P&G's chief executive Bob McDonald has promised to deliver $1bn (£632m) in savings throughout the next five years with more efficient marketing, while stressing "we are not looking to make significant cuts in marketing support behind our brands".
The $1bn target for cost savings in marketing is part of an overall $10bn target for cost savings across the company by 2016.
The target is designed to restrain cost growth at P&G from $65bn last year to $75bn in 2016, rather than $85bn.
R&D would be relatively protected, McDonald said, but 5,700 roles will go across the 127,000-strong workforce by June 2013 as part of a $3bn target for savings in overheads.
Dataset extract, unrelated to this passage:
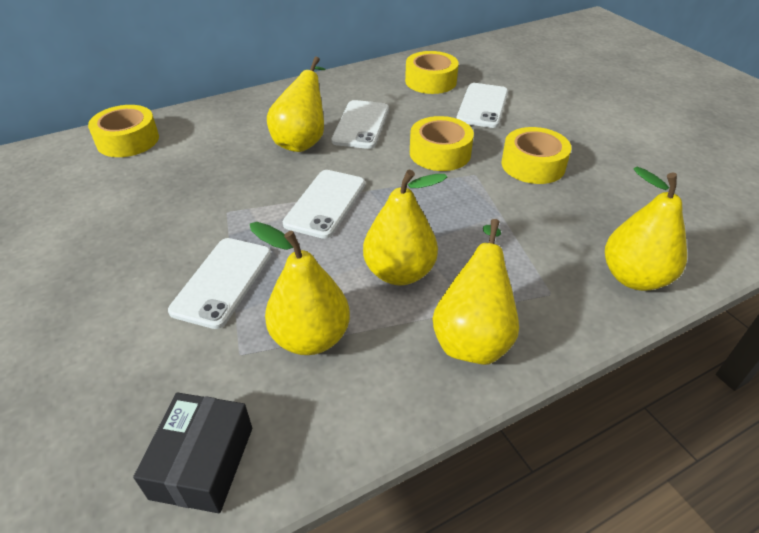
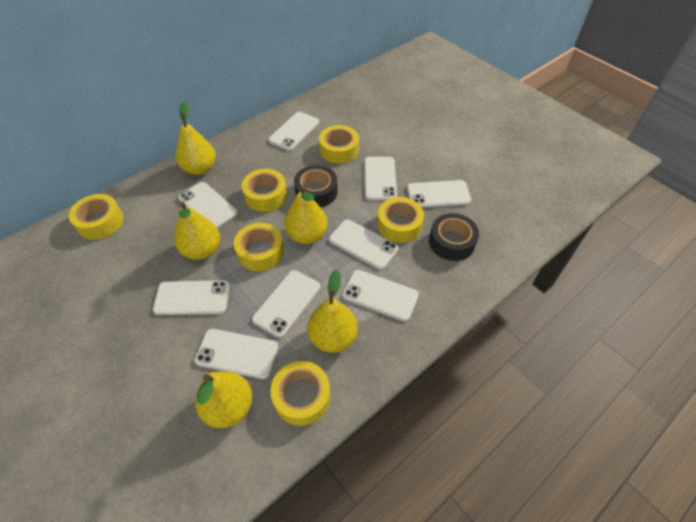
black box: [133,392,252,513] = 1 -> none = 0
black tape: none = 0 -> [294,165,338,207] [429,213,479,261] = 2
white phone: [168,238,271,329] [282,170,365,239] [332,100,389,149] [456,83,508,128] = 4 -> [153,280,230,315] [178,182,238,228] [194,329,278,379] [252,270,320,338] [268,112,319,151] [329,220,399,270] [342,270,419,322] [364,157,397,201] [407,180,471,208] = 9
yellow tape: [88,105,159,157] [405,51,459,94] [410,116,474,171] [501,127,571,184] = 4 -> [69,194,123,240] [234,223,284,271] [242,169,287,212] [271,361,331,426] [319,125,359,164] [377,197,424,243] = 6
"We plan to reduce enrolment in non-manufacturing organisations by 10%, roughly 5,700 roles by the end of next fiscal year. This includes the 3% reduction we have already announced for this year," he told analysts in New York yesterday.
Marketing roles could be among those to be cut through "selective hiring, attrition and restructuring" but it is not clear at this stage how many are affected.
P&G's marketing costs were $9.3bn in the year to 30 June 2011, and McDonald said he expected this year "to be roughly on par" with 2011.
McDonald said: "Similar to R&D we are not looking to make dramatic cuts in the support of our brands.
"In fact we want to increase reach, increase frequency, and increase the effectiveness of our advertising impressions with consumers.
"Even delivering a modest level of efficiency each year can amount to nearly a billion dollars of savings versus simply letting these costs grow at the same rate as sales.
"We’re very confident we can still do this while increasing the number and quality of impressions each year."
This week Marketing analysed whether cuts at P&G, Coca-Cola and PepsiCo amid significant ROI from digital signify a shift away from traditional marketing in our ‘Digital killed the marketing star’ feature.
McDonald was clear that P&G was shifting more spend to digital.
"We’re using technology to shift our spending from more traditional advertising on television to digital and mobile advertising.
"We’re using technology to more effectively and efficiently target consumers, allowing us to build one on one personal relationships with every consumer."
His presentation also included P&G’s expansion into developing markets and a promise the company could still grow in developed markets, where many FMCG companies are currently struggling.
P&G’s chief financial officer Jon R Moeller conceded that "developed markets have struggled to grow with market growth above 1% in only one of the past 10 quarters".
P&G brands include Gillette, Febreze, Oral B, Old Spice, Pantene, Ariel and Flash.
Creative agencies on its roster around the world include Leo Burnett, Publicis, Saatchi & Saatchi, Wieden & Kennedy and social media agency Mr Youth (acquired by Lbi last year).
Media agencies include Starcom MediaVest, ZenithOptimedia and MediaCom.